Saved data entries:
════════════════

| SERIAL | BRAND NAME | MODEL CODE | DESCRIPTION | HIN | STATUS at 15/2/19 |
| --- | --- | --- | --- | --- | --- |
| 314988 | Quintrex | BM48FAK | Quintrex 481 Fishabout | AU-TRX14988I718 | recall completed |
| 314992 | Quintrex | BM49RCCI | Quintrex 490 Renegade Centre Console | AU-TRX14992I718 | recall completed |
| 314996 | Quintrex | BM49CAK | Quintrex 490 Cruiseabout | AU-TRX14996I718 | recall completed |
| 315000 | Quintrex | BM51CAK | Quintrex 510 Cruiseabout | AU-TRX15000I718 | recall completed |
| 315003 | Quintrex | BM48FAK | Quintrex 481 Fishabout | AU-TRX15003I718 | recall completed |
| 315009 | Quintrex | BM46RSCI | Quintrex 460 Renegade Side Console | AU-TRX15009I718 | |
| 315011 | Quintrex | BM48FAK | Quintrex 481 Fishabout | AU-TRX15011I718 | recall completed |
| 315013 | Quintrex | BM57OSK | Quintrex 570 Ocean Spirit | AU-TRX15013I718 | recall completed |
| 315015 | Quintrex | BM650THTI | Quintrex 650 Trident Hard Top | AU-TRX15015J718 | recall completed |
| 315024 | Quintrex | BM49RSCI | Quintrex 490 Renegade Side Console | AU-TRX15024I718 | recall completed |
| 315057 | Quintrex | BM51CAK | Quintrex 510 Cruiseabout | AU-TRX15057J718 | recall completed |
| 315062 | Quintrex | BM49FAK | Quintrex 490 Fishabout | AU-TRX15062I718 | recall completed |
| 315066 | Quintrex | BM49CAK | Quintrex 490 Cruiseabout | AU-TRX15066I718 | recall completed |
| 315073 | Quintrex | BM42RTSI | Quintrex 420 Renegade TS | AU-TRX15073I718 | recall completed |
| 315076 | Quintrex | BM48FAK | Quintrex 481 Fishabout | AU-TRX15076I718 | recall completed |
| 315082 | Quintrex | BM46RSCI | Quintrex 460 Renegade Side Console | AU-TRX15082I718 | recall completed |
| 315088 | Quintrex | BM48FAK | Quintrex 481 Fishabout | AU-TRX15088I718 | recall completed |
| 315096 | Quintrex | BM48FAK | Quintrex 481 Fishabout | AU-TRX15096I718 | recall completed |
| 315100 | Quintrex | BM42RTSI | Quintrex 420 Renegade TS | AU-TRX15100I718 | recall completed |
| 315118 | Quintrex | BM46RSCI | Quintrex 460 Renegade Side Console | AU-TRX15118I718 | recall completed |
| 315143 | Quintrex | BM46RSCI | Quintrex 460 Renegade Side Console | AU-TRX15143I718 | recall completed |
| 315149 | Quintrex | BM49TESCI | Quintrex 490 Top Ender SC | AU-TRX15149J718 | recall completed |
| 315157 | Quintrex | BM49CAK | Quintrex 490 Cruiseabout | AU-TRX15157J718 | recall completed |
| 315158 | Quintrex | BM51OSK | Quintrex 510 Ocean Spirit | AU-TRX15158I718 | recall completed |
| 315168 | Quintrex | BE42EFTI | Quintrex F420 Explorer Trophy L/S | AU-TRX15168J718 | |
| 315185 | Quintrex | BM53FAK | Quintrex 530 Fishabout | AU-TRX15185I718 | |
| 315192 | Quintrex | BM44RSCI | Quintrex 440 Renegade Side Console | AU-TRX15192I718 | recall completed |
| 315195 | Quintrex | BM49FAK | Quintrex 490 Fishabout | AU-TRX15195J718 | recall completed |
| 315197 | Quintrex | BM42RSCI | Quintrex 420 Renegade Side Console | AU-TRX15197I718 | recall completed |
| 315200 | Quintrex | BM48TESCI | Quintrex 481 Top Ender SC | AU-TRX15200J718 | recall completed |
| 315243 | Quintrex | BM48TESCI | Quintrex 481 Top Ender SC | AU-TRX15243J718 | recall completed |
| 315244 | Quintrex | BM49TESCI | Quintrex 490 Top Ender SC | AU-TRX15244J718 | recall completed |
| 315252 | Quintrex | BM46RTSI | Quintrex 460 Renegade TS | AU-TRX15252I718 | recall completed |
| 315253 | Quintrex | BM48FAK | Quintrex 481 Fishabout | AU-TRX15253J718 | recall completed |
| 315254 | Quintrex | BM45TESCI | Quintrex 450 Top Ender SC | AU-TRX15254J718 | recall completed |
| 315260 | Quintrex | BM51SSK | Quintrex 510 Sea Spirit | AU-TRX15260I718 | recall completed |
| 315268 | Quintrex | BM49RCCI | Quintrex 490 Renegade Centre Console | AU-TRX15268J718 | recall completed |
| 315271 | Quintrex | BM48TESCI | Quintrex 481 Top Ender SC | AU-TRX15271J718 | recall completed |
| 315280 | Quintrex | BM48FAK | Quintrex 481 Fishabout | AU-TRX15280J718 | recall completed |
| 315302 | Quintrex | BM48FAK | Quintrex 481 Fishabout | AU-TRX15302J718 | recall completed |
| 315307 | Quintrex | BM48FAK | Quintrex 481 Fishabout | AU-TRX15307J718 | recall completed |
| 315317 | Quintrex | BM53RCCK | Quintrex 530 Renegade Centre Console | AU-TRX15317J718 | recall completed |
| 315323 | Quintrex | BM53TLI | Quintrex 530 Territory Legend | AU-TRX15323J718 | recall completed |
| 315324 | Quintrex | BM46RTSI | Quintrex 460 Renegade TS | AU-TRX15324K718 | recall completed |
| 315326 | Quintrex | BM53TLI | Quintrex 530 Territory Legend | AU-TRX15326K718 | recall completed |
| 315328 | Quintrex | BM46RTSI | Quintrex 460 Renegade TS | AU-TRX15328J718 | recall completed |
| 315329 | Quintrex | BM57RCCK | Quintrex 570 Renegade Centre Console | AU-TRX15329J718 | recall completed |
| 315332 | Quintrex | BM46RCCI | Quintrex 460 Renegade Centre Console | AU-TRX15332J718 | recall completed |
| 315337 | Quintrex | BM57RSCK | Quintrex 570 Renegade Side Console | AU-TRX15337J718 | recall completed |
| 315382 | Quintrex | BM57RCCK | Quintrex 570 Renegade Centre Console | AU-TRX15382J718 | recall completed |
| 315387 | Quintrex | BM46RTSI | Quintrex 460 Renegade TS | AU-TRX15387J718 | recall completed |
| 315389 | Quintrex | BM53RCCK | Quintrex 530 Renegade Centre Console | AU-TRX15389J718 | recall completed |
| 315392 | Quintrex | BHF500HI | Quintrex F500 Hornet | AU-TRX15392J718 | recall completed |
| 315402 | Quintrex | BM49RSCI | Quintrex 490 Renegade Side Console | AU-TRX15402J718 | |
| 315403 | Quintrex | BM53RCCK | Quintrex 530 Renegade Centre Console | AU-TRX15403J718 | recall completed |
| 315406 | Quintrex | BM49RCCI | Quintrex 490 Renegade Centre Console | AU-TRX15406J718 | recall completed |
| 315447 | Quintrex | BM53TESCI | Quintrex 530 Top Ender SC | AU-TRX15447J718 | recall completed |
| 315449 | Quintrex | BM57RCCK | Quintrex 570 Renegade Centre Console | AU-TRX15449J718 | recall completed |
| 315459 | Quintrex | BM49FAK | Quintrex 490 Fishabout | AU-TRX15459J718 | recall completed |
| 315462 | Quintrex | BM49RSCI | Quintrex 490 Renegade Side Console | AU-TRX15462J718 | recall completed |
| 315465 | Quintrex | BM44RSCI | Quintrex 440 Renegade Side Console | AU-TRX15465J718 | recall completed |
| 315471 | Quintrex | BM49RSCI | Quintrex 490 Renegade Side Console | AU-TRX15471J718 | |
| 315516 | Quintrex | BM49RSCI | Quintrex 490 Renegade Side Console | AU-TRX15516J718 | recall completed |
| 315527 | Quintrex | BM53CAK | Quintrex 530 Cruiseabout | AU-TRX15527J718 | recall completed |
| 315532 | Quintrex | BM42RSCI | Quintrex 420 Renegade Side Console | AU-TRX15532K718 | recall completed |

════════════════

Say the number of lines above that include "Cruiseabout", and only that.

§ Task answer: 6